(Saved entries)
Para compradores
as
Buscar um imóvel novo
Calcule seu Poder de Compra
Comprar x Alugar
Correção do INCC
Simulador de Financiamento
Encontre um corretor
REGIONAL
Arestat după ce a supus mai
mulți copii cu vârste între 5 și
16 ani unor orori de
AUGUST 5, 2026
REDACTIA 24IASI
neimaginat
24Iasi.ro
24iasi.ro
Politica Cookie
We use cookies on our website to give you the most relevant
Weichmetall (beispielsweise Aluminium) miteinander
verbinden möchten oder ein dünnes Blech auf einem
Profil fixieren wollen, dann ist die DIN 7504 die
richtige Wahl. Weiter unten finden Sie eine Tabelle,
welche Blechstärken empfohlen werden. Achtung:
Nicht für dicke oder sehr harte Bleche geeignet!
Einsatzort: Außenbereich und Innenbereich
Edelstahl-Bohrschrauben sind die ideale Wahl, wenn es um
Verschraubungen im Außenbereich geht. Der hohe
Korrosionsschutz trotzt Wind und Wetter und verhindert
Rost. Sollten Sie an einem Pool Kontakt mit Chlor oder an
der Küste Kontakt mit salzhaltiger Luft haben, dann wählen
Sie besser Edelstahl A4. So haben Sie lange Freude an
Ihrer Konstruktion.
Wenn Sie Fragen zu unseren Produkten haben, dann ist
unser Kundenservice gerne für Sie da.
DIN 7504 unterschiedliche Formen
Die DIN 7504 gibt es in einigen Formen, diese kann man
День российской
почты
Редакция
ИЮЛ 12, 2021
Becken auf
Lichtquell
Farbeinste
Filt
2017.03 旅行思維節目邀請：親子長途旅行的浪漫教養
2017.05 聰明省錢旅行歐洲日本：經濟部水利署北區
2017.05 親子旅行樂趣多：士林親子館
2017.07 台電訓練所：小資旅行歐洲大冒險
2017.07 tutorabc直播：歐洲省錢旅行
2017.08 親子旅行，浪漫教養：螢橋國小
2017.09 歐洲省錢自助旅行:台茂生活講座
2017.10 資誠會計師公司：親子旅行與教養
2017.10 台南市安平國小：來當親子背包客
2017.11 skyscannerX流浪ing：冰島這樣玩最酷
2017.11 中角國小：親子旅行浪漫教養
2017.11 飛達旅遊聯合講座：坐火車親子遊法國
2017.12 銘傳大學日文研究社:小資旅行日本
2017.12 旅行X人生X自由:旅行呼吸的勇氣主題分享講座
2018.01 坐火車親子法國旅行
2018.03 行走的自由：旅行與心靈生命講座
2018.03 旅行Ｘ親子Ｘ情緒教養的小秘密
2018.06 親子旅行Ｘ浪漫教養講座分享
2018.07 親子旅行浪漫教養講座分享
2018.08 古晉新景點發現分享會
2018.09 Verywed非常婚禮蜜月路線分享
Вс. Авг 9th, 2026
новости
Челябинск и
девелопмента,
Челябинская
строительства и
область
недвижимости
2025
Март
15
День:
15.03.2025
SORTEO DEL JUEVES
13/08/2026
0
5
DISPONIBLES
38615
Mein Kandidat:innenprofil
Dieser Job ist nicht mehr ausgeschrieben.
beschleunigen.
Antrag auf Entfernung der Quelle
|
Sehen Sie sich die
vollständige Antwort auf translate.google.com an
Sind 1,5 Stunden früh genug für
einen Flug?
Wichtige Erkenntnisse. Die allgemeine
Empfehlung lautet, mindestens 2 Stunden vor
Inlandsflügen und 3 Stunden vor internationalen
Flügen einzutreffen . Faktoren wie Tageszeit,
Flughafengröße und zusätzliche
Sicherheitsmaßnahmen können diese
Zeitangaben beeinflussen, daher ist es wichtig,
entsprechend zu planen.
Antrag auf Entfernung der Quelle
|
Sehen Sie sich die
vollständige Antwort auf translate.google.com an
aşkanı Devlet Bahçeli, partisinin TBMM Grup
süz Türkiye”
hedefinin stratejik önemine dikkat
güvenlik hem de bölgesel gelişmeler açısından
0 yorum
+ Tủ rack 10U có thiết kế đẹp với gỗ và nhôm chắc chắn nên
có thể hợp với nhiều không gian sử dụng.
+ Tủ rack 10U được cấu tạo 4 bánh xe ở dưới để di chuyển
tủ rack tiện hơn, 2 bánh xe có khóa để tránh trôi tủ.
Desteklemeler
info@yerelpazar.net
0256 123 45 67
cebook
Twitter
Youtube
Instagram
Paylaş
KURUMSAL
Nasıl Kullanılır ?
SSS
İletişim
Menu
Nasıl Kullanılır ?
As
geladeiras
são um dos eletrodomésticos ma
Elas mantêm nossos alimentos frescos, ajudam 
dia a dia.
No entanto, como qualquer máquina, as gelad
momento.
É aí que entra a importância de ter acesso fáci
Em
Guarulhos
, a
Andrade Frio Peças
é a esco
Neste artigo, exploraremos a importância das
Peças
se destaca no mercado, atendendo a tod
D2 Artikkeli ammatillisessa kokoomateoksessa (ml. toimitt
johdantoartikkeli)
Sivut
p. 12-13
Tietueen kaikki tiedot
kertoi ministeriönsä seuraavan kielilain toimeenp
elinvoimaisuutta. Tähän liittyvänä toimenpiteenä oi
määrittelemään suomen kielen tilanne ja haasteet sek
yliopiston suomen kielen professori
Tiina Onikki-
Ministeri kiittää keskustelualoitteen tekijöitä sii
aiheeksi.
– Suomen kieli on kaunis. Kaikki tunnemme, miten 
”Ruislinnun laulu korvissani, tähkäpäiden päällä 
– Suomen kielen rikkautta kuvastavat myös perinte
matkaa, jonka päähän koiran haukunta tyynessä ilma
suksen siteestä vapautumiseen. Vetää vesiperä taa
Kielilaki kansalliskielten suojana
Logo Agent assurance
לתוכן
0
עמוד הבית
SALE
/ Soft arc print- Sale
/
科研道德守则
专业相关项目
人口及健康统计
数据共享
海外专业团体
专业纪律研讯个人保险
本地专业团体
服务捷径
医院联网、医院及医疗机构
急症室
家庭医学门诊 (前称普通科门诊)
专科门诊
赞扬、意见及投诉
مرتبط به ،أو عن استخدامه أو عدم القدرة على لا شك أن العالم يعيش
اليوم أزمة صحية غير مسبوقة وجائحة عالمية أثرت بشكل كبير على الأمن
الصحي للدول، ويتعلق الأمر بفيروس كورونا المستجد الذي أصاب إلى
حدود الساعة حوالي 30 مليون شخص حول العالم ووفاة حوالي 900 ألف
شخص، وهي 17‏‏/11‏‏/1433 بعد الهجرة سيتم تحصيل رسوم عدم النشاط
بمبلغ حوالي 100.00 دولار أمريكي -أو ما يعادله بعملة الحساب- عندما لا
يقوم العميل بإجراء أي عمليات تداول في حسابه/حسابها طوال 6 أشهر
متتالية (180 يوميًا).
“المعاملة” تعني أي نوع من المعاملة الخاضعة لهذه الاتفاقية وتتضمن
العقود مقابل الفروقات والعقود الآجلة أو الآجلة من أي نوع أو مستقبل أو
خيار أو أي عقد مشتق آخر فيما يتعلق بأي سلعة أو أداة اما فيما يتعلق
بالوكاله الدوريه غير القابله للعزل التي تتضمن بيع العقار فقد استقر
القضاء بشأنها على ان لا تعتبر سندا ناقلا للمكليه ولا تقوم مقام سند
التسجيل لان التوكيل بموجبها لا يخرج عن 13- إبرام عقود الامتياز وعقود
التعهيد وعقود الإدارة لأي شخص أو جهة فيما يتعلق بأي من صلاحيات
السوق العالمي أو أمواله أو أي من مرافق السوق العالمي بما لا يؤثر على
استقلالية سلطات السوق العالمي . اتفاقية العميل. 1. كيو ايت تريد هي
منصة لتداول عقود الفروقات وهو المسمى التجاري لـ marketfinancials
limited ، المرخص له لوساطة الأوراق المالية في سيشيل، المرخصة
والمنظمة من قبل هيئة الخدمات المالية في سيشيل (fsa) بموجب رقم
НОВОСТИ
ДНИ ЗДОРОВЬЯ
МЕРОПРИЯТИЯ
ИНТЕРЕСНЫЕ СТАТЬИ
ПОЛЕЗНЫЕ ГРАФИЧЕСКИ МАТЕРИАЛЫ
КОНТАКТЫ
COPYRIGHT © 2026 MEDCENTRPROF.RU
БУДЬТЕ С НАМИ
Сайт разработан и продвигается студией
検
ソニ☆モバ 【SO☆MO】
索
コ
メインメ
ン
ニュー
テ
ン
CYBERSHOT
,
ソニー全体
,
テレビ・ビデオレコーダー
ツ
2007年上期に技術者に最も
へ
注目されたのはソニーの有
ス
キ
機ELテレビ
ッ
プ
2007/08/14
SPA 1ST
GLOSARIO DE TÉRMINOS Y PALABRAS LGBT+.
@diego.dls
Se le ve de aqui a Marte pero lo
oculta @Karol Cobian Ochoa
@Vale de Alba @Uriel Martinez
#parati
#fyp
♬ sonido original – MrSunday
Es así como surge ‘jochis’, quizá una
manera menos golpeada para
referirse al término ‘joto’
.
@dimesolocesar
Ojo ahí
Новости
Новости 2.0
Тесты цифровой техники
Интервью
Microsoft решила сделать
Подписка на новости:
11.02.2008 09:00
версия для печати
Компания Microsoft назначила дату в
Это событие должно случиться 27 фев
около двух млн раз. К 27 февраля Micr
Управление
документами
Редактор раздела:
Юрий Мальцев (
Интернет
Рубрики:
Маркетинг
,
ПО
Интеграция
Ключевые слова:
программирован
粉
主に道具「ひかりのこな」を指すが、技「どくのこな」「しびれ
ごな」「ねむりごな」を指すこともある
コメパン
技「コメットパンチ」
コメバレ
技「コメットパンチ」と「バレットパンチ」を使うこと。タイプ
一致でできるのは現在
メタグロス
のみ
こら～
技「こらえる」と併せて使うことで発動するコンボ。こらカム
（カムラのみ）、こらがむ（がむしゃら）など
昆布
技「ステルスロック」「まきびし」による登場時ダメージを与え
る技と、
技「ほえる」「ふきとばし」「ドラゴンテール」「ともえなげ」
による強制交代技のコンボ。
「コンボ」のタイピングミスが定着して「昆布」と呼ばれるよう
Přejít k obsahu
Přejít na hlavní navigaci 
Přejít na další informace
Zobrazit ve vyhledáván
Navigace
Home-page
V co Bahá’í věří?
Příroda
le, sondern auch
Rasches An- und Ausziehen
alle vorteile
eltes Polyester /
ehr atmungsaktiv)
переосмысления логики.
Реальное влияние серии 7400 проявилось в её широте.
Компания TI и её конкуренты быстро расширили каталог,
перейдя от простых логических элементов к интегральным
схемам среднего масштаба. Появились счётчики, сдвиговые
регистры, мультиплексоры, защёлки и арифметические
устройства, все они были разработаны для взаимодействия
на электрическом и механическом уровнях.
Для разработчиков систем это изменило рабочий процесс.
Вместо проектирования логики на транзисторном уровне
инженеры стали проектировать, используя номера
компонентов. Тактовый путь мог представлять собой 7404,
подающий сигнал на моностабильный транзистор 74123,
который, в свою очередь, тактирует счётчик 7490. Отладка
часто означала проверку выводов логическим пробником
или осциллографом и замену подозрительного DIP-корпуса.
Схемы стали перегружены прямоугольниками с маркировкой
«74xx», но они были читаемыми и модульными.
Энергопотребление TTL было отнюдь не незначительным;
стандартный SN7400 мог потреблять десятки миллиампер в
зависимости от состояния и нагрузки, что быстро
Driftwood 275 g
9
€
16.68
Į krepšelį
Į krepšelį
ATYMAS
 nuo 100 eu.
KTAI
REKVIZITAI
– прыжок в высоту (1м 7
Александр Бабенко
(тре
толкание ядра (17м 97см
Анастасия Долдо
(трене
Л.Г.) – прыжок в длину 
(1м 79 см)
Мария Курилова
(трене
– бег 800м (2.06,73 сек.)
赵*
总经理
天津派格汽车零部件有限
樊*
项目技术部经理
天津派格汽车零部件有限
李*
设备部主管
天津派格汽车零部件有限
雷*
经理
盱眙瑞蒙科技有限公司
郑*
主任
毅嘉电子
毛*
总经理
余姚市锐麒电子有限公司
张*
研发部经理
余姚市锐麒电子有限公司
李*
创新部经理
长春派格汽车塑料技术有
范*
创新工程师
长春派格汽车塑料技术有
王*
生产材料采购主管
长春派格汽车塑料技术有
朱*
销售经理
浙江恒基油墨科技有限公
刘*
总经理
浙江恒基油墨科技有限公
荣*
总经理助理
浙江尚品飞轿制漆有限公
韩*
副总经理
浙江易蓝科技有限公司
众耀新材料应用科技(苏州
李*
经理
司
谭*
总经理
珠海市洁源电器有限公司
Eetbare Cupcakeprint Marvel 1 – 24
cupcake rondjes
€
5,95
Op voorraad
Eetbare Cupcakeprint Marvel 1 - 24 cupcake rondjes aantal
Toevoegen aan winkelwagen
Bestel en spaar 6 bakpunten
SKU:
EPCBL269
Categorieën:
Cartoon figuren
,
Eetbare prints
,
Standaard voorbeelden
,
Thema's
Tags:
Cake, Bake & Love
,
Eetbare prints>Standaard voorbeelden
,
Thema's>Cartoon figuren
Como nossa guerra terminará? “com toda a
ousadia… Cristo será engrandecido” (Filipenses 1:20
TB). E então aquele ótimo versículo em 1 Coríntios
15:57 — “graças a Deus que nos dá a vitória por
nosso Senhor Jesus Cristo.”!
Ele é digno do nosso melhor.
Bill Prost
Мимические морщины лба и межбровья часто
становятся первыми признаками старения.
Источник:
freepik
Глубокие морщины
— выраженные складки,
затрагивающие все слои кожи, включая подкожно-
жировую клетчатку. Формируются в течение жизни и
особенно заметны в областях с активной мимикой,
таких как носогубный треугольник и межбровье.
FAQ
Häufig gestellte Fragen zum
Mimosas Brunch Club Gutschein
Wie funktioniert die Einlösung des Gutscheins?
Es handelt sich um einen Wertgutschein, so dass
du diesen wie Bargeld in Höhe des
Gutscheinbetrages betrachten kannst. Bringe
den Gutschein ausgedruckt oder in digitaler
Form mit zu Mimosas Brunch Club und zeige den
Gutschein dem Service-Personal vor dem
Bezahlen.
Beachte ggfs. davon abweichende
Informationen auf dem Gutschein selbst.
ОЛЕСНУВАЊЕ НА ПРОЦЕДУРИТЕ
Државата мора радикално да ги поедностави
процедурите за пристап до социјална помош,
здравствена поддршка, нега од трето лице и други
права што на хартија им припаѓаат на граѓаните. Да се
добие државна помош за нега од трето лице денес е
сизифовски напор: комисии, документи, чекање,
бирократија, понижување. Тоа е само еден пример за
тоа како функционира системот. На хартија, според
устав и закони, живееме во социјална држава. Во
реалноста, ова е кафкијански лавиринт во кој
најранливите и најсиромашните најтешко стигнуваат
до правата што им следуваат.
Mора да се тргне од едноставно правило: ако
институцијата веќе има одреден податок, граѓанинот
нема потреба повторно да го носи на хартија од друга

=== Directions ===
Please go through the data above and copy each line that has the word "Stunden".

=== Exercise output ===
Sind 1,5 Stunden früh genug für
Empfehlung lautet, mindestens 2 Stunden vor
Inlandsflügen und 3 Stunden vor internationalen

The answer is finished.